According to some of Gandhi’s detractors, the old man ought more appropriately to have been designated as the ‘Father of Pakistan’.  His assassin was unquestionably of that view, and many others in India have thought the same though in Pakistan it will be impossible to dislodge the Qaid-e-Azam from his pedestal.  Whatever similarities and differences there may be between Pakistan and India, the laudatory and hagiographic view of Jinnah has not yet taken the kind of beating to which Gandhi has been subjected in India, notwithstanding the halo of divinity which surrounds Gandhi in official pronouncements.

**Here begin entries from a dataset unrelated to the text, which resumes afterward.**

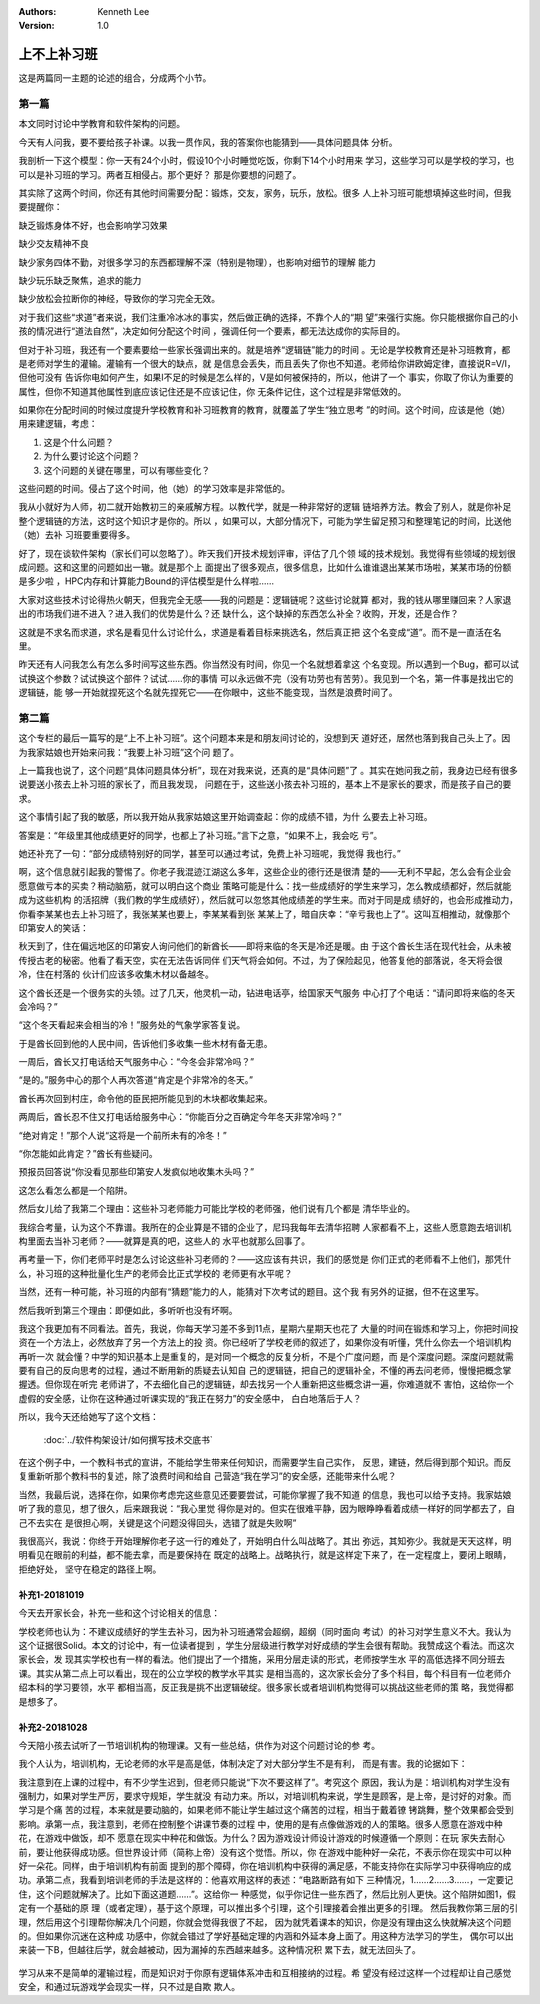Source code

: .. Kenneth Lee 版权所有 2018-2020

:Authors: Kenneth Lee
:Version: 1.0

上不上补习班
************

这是两篇同一主题的论述的组合，分成两个小节。

第一篇
======

本文同时讨论中学教育和软件架构的问题。

今天有人问我，要不要给孩子补课。以我一贯作风，我的答案你也能猜到——具体问题具体
分析。

我剖析一下这个模型：你一天有24个小时，假设10个小时睡觉吃饭，你剩下14个小时用来
学习，这些学习可以是学校的学习，也可以是补习班的学习。两者互相侵占。那个更好？
那是你要想的问题了。

其实除了这两个时间，你还有其他时间需要分配：锻炼，交友，家务，玩乐，放松。很多
人上补习班可能想填掉这些时间，但我要提醒你：

缺乏锻炼身体不好，也会影响学习效果

缺少交友精神不良

缺少家务四体不勤，对很多学习的东西都理解不深（特别是物理），也影响对细节的理解
能力

缺少玩乐缺乏聚焦，追求的能力

缺少放松会拉断你的神经，导致你的学习完全无效。

对于我们这些“求道”者来说，我们注重冷冰冰的事实，然后做正确的选择，不靠个人的“期
望”来强行实施。你只能根据你自己的小孩的情况进行“道法自然”，决定如何分配这个时间
，强调任何一个要素，都无法达成你的实际目的。

但对于补习班，我还有一个要素要给一些家长强调出来的。就是培养“逻辑链”能力的时间
。无论是学校教育还是补习班教育，都是老师对学生的灌输。灌输有一个很大的缺点，就
是信息会丢失，而且丢失了你也不知道。老师给你讲欧姆定律，直接说R=V/I，但他可没有
告诉你电如何产生，如果I不足的时候是怎么样的，V是如何被保持的，所以，他讲了一个
事实，你取了你认为重要的属性，但你不知道其他属性到底应该记住还是不应该记住，你
无条件记住，这个过程是非常低效的。

如果你在分配时间的时候过度提升学校教育和补习班教育的教育，就覆盖了学生“独立思考
”的时间。这个时间，应该是他（她）用来建逻辑，考虑：

1. 这是个什么问题？

2. 为什么要讨论这个问题？

3. 这个问题的关键在哪里，可以有哪些变化？

这些问题的时间。侵占了这个时间，他（她）的学习效率是非常低的。

我从小就好为人师，初二就开始教初三的亲戚解方程。以教代学，就是一种非常好的逻辑
链培养方法。教会了别人，就是你补足整个逻辑链的方法，这时这个知识才是你的。所以
，如果可以，大部分情况下，可能为学生留足预习和整理笔记的时间，比送他（她）去补
习班要重要得多。

好了，现在谈软件架构（家长们可以忽略了）。昨天我们开技术规划评审，评估了几个领
域的技术规划。我觉得有些领域的规划很成问题。这和这里的问题如出一辙。就是那个上
面提出了很多观点，很多信息，比如什么谁谁退出某某市场啦，某某市场的份额是多少啦
，HPC内存和计算能力Bound的评估模型是什么样啦……

大家对这些技术讨论得热火朝天，但我完全无感——我的问题是：逻辑链呢？这些讨论就算
都对，我的钱从哪里赚回来？人家退出的市场我们进不进入？进入我们的优势是什么？还
缺什么，这个缺掉的东西怎么补全？收购，开发，还是合作？

这就是不求名而求道，求名是看见什么讨论什么，求道是看着目标来挑选名，然后真正把
这个名变成“道”。而不是一直活在名里。

昨天还有人问我怎么有怎么多时间写这些东西。你当然没有时间，你见一个名就想着拿这
个名变现。所以遇到一个Bug，都可以试试换这个参数？试试换这个部件？试试……你的事情
可以永远做不完（没有功劳也有苦劳）。我见到一个名，第一件事是找出它的逻辑链，能
够一开始就捏死这个名就先捏死它——在你眼中，这些不能变现，当然是浪费时间了。


第二篇
======

这个专栏的最后一篇写的是“上不上补习班”。这个问题本来是和朋友间讨论的，没想到天
道好还，居然也落到我自己头上了。因为我家姑娘也开始来问我：“我要上补习班”这个问
题了。

上一篇我也说了，这个问题“具体问题具体分析”，现在对我来说，还真的是“具体问题”了
。其实在她问我之前，我身边已经有很多说要送小孩去上补习班的家长了，而且我发现，
问题在于，这些送小孩去补习班的，基本上不是家长的要求，而是孩子自己的要求。

这个事情引起了我的敏感，所以我开始从我家姑娘这里开始调查起：你的成绩不错，为什
么要去上补习班。

答案是：“年级里其他成绩更好的同学，也都上了补习班。”言下之意，“如果不上，我会吃
亏”。

她还补充了一句：“部分成绩特别好的同学，甚至可以通过考试，免费上补习班呢，我觉得
我也行。”

啊，这个信息就引起我的警惕了。你老子我混迹江湖这么多年，这些企业的德行还是很清
楚的——无利不早起，怎么会有企业会愿意做亏本的买卖？稍动脑筋，就可以明白这个商业
策略可能是什么：找一些成绩好的学生来学习，怎么教成绩都好，然后就能成为这些机构
的活招牌（我们教的学生成绩好），然后就可以忽悠其他成绩差的学生来。而对于同是成
绩好的，也会形成推动力，你看李某某也去上补习班了，我张某某也要上，李某某看到张
某某上了，暗自庆幸：“辛亏我也上了”。这叫互相推动，就像那个印第安人的笑话：

秋天到了，住在偏远地区的印第安人询问他们的新酋长——即将来临的冬天是冷还是暖。由
于这个酋长生活在现代社会，从未被传授古老的秘密。他看了看天空，实在无法告诉同伴
们天气将会如何。不过，为了保险起见，他答复他的部落说，冬天将会很冷，住在村落的
伙计们应该多收集木材以备越冬。

这个酋长还是一个很务实的头领。过了几天，他灵机一动，钻进电话亭，给国家天气服务
中心打了个电话：“请问即将来临的冬天会冷吗？”

“这个冬天看起来会相当的冷！”服务处的气象学家答复说。

于是酋长回到他的人民中间，告诉他们多收集一些木材有备无患。

一周后，酋长又打电话给天气服务中心：“今冬会非常冷吗？”

“是的。”服务中心的那个人再次答道“肯定是个非常冷的冬天。”

酋长再次回到村庄，命令他的臣民把所能见到的木块都收集起来。

两周后，酋长忍不住又打电话给服务中心：“你能百分之百确定今年冬天非常冷吗？”

“绝对肯定！”那个人说“这将是一个前所未有的冷冬！”

“你怎能如此肯定？”酋长有些疑问。

预报员回答说“你没看见那些印第安人发疯似地收集木头吗？”

这怎么看怎么都是一个陷阱。

然后女儿给了我第二个理由：这些补习老师能力可能比学校的老师强，他们说有几个都是
清华毕业的。

我综合考量，认为这个不靠谱。我所在的企业算是不错的企业了，尼玛我每年去清华招聘
人家都看不上，这些人愿意跑去培训机构里面去当补习老师？——就算是真的吧，这些人的
水平也就那么回事了。

再考量一下，你们老师平时是怎么讨论这些补习老师的？——这应该有共识，我们的感觉是
你们正式的老师看不上他们，那凭什么，补习班的这种批量化生产的老师会比正式学校的
老师更有水平呢？

当然，还有一种可能，补习班的内部有“猜题”能力的人，能猜对下次考试的题目。这个我
有另外的证据，但不在这里写。

然后我听到第三个理由：即便如此，多听听也没有坏啊。

我这个我更加有不同看法。首先，我说，你每天学习差不多到11点，星期六星期天也花了
大量的时间在锻炼和学习上，你把时间投资在一个方法上，必然放弃了另一个方法上的投
资。你已经听了学校老师的叙述了，如果你没有听懂，凭什么你去一个培训机构再听一次
就会懂？中学的知识基本上是重复的，是对同一个概念的反复分析，不是个广度问题，而
是个深度问题。深度问题就需要有自己的反向思考的过程，通过不断用新的质疑去认知自
己的逻辑链，把自己的逻辑补全，不懂的再去问老师，慢慢把概念掌握透。但你现在听完
老师讲了，不去细化自己的逻辑链，却去找另一个人重新把这些概念讲一遍，你难道就不
害怕，这给你一个虚假的安全感，让你在这种通过听课实现的“我正在努力”的安全感中，
白白地落后于人？

所以，我今天还给她写了这个文档：

        :doc:`../软件构架设计/如何撰写技术交底书`

在这个例子中，一个教科书式的宣讲，不能给学生带来任何知识，而需要学生自己实作，
反思，建链，然后得到那个知识。而反复重新听那个教科书的复述，除了浪费时间和给自
己营造“我在学习”的安全感，还能带来什么呢？

当然，我最后说，选择在你，如果你考虑完这些意见还要要尝试，可能你掌握了我不知道
的信息，我也可以给予支持。我家姑娘听了我的意见，想了很久，后来跟我说：“我心里觉
得你是对的。但实在很难平静，因为眼睁睁看着成绩一样好的同学都去了，自己不去实在
是很担心啊，关键是这个问题没得回头，选错了就是失败啊”

我很高兴，我说：你终于开始理解你老子这一行的难处了，开始明白什么叫战略了。其出
弥远，其知弥少。我就是天天这样，明明看见在眼前的利益，都不能去拿，而是要保持在
既定的战略上。战略执行，就是这样定下来了，在一定程度上，要闭上眼睛，拒绝好处，
坚守在稳定的路径上啊。

补充1-20181019
---------------
今天去开家长会，补充一些和这个讨论相关的信息：

学校老师也认为：不建议成绩好的学生去补习，因为补习班通常会超纲，超纲（同时面向
考试）的补习对学生意义不大。我认为这个证据很Solid。本文的讨论中，有一位读者提到
，学生分层级进行教学对好成绩的学生会很有帮助。我赞成这个看法。而这次家长会，发
现其实学校也有一样的看法。他们提出了一个措施，采用分层走读的形式，老师按学生水
平的高低选择不同分班去课。其实从第二点上可以看出，现在的公立学校的教学水平其实
是相当高的，这次家长会分了多个科目，每个科目有一位老师介绍本科的学习要领，水平
都相当高，反正我是挑不出逻辑破绽。很多家长或者培训机构觉得可以挑战这些老师的策
略，我觉得都是想多了。


补充2-20181028
---------------
今天陪小孩去试听了一节培训机构的物理课。又有一些总结，供作为对这个问题讨论的参
考。

我个人认为，培训机构，无论老师的水平是高是低，体制决定了对大部分学生不是有利，
而是有害。我的论据如下：

我注意到在上课的过程中，有不少学生迟到，但老师只能说“下次不要这样了”。考究这个
原因，我认为是：培训机构对学生没有强制力，如果对学生严厉，要求守规矩，学生就没
有动力来。所以，对培训机构来说，学生是顾客，是上帝，是讨好的对象。而学习是个痛
苦的过程，本来就是要动脑的，如果老师不能让学生越过这个痛苦的过程，相当于戴着镣
铐跳舞，整个效果都会受到影响。承第一点，我注意到，老师在控制整个讲课节奏的过程
中，使用的是有点像做游戏的人的策略。很多人愿意在游戏中种花，在游戏中做饭，却不
愿意在现实中种花和做饭。为什么？因为游戏设计师设计游戏的时候遵循一个原则：在玩
家失去耐心前，要让他获得成功感。但世界设计师（简称上帝）没有这个觉悟。所以，你
在游戏中能种好一朵花，不表示你在现实中可以种好一朵花。同样，由于培训机构有前面
提到的那个障碍，你在培训机构中获得的满足感，不能支持你在实际学习中获得响应的成
功。承第二点，我看到培训老师的手法是这样的：他喜欢用这样的表述：“电路断路有如下
三种情况，1……2……3……，一定要记住，这个问题就解决了。比如下面这道题……”。这给你一
种感觉，似乎你记住一些东西了，然后比别人更快。这个陷阱如图1，假定有一个基础的原
理（或者定理），基于这个原理，可以推出多个引理，这个引理接着会推出更多的引理。
然后我教你第三层的引理，然后用这个引理帮你解决几个问题，你就会觉得我很了不起，
因为就凭着课本的知识，你是没有理由这么快就解决这个问题的。但如果你沉迷在这种成
功感中，你就会错过了学好基础定理的内涵和外延本身上面了。用这种方法学习的学生，
偶尔可以出来装一下B，但越往后学，就会越被动，因为漏掉的东西越来越多。这种情况积
累下去，就无法回头了。

        .. figure:: _static/定理树.jpg

学习从来不是简单的灌输过程，而是知识对于你原有逻辑体系冲击和互相接纳的过程。希
望没有经过这样一个过程却让自己感觉安全，和通过玩游戏学会现实一样，只不过是自欺
欺人。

The characterization of Gandhi as ‘Father’ of the ‘Nation’ hides much more than it reveals in many other respects.  It has been argued that Gandhi could be ‘father’ to the nation, but found it difficult to be a father, or at least a good one, to his own sons; but perhaps the more interesting way of putting the designation of father into question is to probe whether he was not also a mother to many.  His assassin, and Nathuram Godse’s admirers among some who serve in high office in Gujarat, never doubted that the effeminate Gandhi was not fit to lead an emergent nation-state in a world that shows no mercy to those who are soft.  Gandhi just didn’t have enough manliness about him, a point that Narendra Modi, who fancies himself a ‘Chota Sardar’, seeks to make by flaunting his masculinity and flashing a sword.  There was, as I argued many years ago in the pages of Manushi, too much of the ‘mother’ in the ‘father’ to make Gandhi palatable to the restless modernizing elements in Indian society, and we are not surprised that one of his constant companions in the last years of his life wrote a book entitled, Bapu, My Mother.

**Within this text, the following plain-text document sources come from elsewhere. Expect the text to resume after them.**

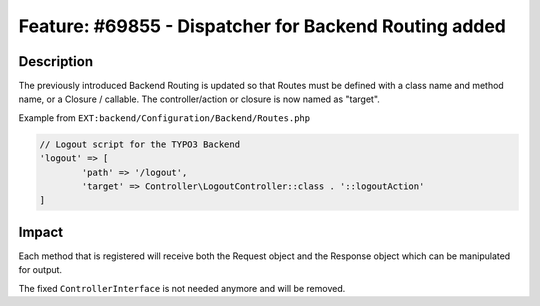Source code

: ======================================================
Feature: #69855 - Dispatcher for Backend Routing added
======================================================

Description
===========

The previously introduced Backend Routing is updated so that Routes must be
defined with a class name and method name, or a Closure / callable. The
controller/action or closure is now named as "target".

Example from ``EXT:backend/Configuration/Backend/Routes.php``

.. code-block:: php

	// Logout script for the TYPO3 Backend
	'logout' => [
		'path' => '/logout',
		'target' => Controller\LogoutController::class . '::logoutAction'
	]


Impact
======

Each method that is registered will receive both the Request object and the
Response object which can be manipulated for output.

The fixed ``ControllerInterface`` is not needed anymore and will be removed.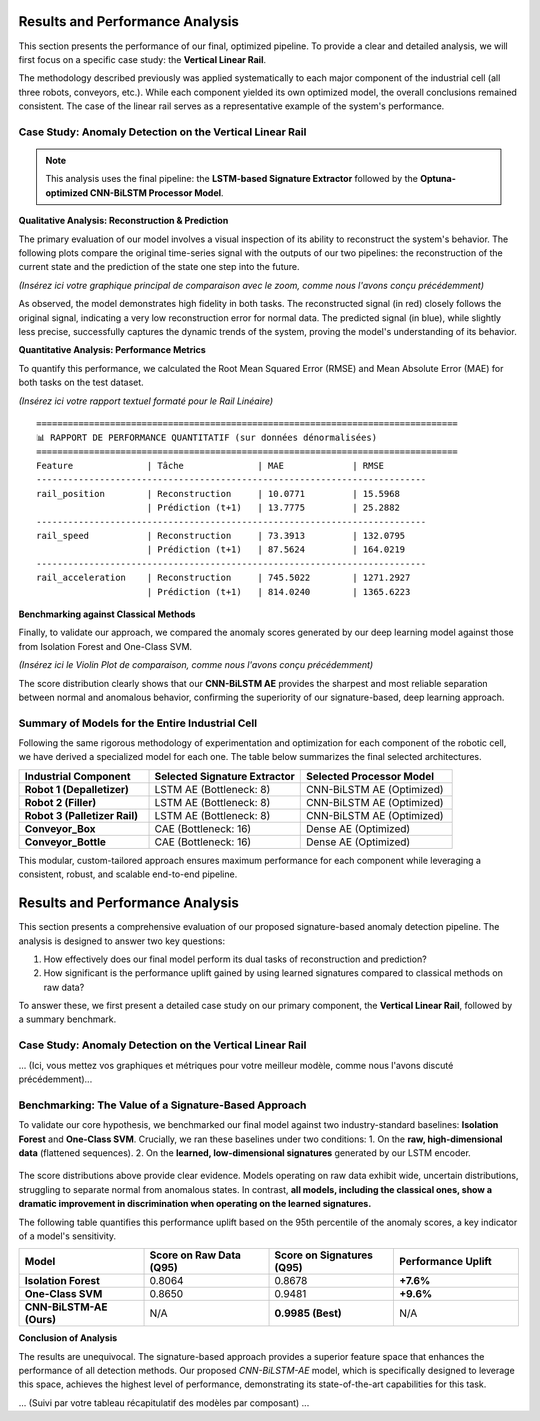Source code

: ===========================
Results and Performance Analysis
===========================

This section presents the performance of our final, optimized pipeline. To provide a clear and detailed analysis, we will first focus on a specific case study: the **Vertical Linear Rail**.

The methodology described previously was applied systematically to each major component of the industrial cell (all three robots, conveyors, etc.). While each component yielded its own optimized model, the overall conclusions remained consistent. The case of the linear rail serves as a representative example of the system's performance.

Case Study: Anomaly Detection on the Vertical Linear Rail
-----------------------------------------------------------

.. note::
   This analysis uses the final pipeline: the **LSTM-based Signature Extractor** followed by the **Optuna-optimized CNN-BiLSTM Processor Model**.

**Qualitative Analysis: Reconstruction & Prediction**

The primary evaluation of our model involves a visual inspection of its ability to reconstruct the system's behavior. The following plots compare the original time-series signal with the outputs of our two pipelines: the reconstruction of the current state and the prediction of the state one step into the future.

*(Insérez ici votre graphique principal de comparaison avec le zoom, comme nous l'avons conçu précédemment)*

As observed, the model demonstrates high fidelity in both tasks. The reconstructed signal (in red) closely follows the original signal, indicating a very low reconstruction error for normal data. The predicted signal (in blue), while slightly less precise, successfully captures the dynamic trends of the system, proving the model's understanding of its behavior.

**Quantitative Analysis: Performance Metrics**

To quantify this performance, we calculated the Root Mean Squared Error (RMSE) and Mean Absolute Error (MAE) for both tasks on the test dataset.

*(Insérez ici votre rapport textuel formaté pour le Rail Linéaire)*
::
    ================================================================================
    📊 RAPPORT DE PERFORMANCE QUANTITATIF (sur données dénormalisées)
    ================================================================================
    Feature              | Tâche              | MAE             | RMSE        
    --------------------------------------------------------------------------
    rail_position        | Reconstruction     | 10.0771         | 15.5968     
                         | Prédiction (t+1)   | 13.7775         | 25.2882     
    --------------------------------------------------------------------------
    rail_speed           | Reconstruction     | 73.3913         | 132.0795    
                         | Prédiction (t+1)   | 87.5624         | 164.0219    
    --------------------------------------------------------------------------
    rail_acceleration    | Reconstruction     | 745.5022        | 1271.2927   
                         | Prédiction (t+1)   | 814.0240        | 1365.6223   
                     
**Benchmarking against Classical Methods**

Finally, to validate our approach, we compared the anomaly scores generated by our deep learning model against those from Isolation Forest and One-Class SVM.

*(Insérez ici le Violin Plot de comparaison, comme nous l'avons conçu précédemment)*

The score distribution clearly shows that our **CNN-BiLSTM AE** provides the sharpest and most reliable separation between normal and anomalous behavior, confirming the superiority of our signature-based, deep learning approach.

Summary of Models for the Entire Industrial Cell
--------------------------------------------------

Following the same rigorous methodology of experimentation and optimization for each component of the robotic cell, we have derived a specialized model for each one. The table below summarizes the final selected architectures.

.. list-table::
   :widths: 30 35 35
   :header-rows: 1

   * - Industrial Component
     - Selected Signature Extractor
     - Selected Processor Model
   * - **Robot 1 (Depalletizer)**
     - LSTM AE (Bottleneck: 8)
     - CNN-BiLSTM AE (Optimized)
   * - **Robot 2 (Filler)**
     - LSTM AE (Bottleneck: 8)
     - CNN-BiLSTM AE (Optimized)
   * - **Robot 3 (Palletizer Rail)**
     - LSTM AE (Bottleneck: 8)
     - CNN-BiLSTM AE (Optimized)
   * - **Conveyor_Box**
     - CAE (Bottleneck: 16)
     - Dense AE (Optimized)
   * - **Conveyor_Bottle**
     - CAE (Bottleneck: 16)
     - Dense AE (Optimized)

This modular, custom-tailored approach ensures maximum performance for each component while leveraging a consistent, robust, and scalable end-to-end pipeline.

===========================
Results and Performance Analysis
===========================

This section presents a comprehensive evaluation of our proposed signature-based anomaly detection pipeline. The analysis is designed to answer two key questions:

1.  How effectively does our final model perform its dual tasks of reconstruction and prediction?
2.  How significant is the performance uplift gained by using learned signatures compared to classical methods on raw data?

To answer these, we first present a detailed case study on our primary component, the **Vertical Linear Rail**, followed by a summary benchmark.

Case Study: Anomaly Detection on the Vertical Linear Rail
-----------------------------------------------------------
... (Ici, vous mettez vos graphiques et métriques pour votre meilleur modèle, comme nous l'avons discuté précédemment)...

Benchmarking: The Value of a Signature-Based Approach
-------------------------------------------------------

To validate our core hypothesis, we benchmarked our final model against two industry-standard baselines: **Isolation Forest** and **One-Class SVM**. Crucially, we ran these baselines under two conditions:
1.  On the **raw, high-dimensional data** (flattened sequences).
2.  On the **learned, low-dimensional signatures** generated by our LSTM encoder.

.. figure:: /_static/violin_plot_comparison.png
   :align: center
   :width: 800px
   :alt: Comparison of Anomaly Score Distributions

The score distributions above provide clear evidence. Models operating on raw data exhibit wide, uncertain distributions, struggling to separate normal from anomalous states. In contrast, **all models, including the classical ones, show a dramatic improvement in discrimination when operating on the learned signatures.**

The following table quantifies this performance uplift based on the 95th percentile of the anomaly scores, a key indicator of a model's sensitivity.

.. list-table::
   :widths: 25 25 25 25
   :header-rows: 1

   * - Model
     - Score on Raw Data (Q95)
     - Score on Signatures (Q95)
     - Performance Uplift
   * - **Isolation Forest**
     - 0.8064
     - 0.8678
     - **+7.6%**
   * - **One-Class SVM**
     - 0.8650
     - 0.9481
     - **+9.6%**
   * - **CNN-BiLSTM-AE (Ours)**
     - N/A
     - **0.9985 (Best)**
     - N/A


**Conclusion of Analysis**

The results are unequivocal. The signature-based approach provides a superior feature space that enhances the performance of all detection methods. Our proposed `CNN-BiLSTM-AE` model, which is specifically designed to leverage this space, achieves the highest level of performance, demonstrating its state-of-the-art capabilities for this task.

... (Suivi par votre tableau récapitulatif des modèles par composant) ...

In 1998, when India went nuclear, some stalwarts of the Shiv Sena were heard stating with euphoria, ‘We have shown them [Pakistanis and enemies of other varieties, including, one should assume, secular and ‘pseudo-secular’ Hindu liberals] that we are not eunuchs.’  Assuming, then, that the use of nonviolence did not render him into a eunuch, and that Gandhi did not fail his sons at every moment, did Gandhi abide very much by the idea of the ‘nation’?  Architect of the independence struggle that he was, Gandhi continued to harbor much ambivalence about the nation, or certainly about the nation-state.   His presence in Delhi on 15 August 1947 might have sanctified the idea of the nation-state, but Gandhi chose to be in Calcutta where he was attempting to broker the peace between Hindus and Muslims – more ammunition, of course, for those who always thought of Gandhi as too attentive to the needs of the Muslims.  Gandhi presents an extraordinary anomaly of a political figure who, though having led a country to freedom, had almost no emotional, cultural, intellectual, or spiritual investment in the idea of the nation-state.

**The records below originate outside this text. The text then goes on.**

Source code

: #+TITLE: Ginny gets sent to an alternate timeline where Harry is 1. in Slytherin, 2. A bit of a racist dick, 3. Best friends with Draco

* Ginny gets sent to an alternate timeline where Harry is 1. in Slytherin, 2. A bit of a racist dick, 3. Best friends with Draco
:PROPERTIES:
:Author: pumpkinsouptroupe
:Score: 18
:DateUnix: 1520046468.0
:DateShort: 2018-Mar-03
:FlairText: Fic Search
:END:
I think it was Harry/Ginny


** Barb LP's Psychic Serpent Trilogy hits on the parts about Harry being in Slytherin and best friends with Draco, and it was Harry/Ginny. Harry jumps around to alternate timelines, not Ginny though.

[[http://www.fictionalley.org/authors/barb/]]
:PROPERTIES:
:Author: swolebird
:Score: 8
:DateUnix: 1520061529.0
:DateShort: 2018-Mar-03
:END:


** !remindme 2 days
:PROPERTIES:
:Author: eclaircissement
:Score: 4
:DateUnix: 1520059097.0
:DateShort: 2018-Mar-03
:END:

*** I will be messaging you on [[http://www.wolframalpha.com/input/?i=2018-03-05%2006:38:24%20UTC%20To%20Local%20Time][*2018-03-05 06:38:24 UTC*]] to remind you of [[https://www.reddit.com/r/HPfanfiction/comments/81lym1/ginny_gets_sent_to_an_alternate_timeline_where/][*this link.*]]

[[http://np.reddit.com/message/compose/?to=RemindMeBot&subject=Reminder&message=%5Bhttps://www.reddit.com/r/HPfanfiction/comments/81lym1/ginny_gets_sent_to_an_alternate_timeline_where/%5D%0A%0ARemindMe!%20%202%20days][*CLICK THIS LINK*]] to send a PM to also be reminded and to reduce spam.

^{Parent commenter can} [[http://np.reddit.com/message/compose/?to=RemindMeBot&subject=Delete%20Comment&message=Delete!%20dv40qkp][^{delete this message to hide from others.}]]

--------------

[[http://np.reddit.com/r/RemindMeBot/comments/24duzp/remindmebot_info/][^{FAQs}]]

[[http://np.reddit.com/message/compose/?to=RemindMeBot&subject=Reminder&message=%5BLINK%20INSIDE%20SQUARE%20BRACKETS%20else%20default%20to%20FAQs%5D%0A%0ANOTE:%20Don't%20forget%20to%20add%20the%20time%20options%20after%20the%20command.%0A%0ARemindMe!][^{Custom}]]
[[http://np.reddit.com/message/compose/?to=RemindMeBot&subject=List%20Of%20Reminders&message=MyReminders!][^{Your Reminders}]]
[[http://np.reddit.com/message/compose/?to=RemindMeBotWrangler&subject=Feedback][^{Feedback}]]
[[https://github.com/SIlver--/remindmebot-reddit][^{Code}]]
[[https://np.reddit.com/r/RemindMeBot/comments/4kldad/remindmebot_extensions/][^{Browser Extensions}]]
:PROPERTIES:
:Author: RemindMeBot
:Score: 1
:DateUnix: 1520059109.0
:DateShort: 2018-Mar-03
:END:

So, when the prayers are sung and platitudes fill the air at Rajghat, it also becomes necessary to inquire what it means for the samadhi of the ‘Father of the Nation’ to be at Rajghat, the Ghat of Kings.  There is a civilizational touch, no doubt, in the idea that a commoner – for, in the last analysis, Gandhi held no office and was singularly devoid of possessions – alone commands the place of King of Kings.   At least in principle the idea of celebrating Gandhi’s life by inscribing his presence at Rajghat is congruent with the notion that Indian civilization has honored renunciants, and men and women of wisdom, more than kings.   But Rajghat has become a crowded place, and its other occupants are, with one exception, all previous office-bearers, Prime Ministers and President of India, distinguished and otherwise.  That exception is the wannabe King of Kings, Sanjay Gandhi.  One does really begin to wonder how Mohandas Gandhi landed up in Rajghat.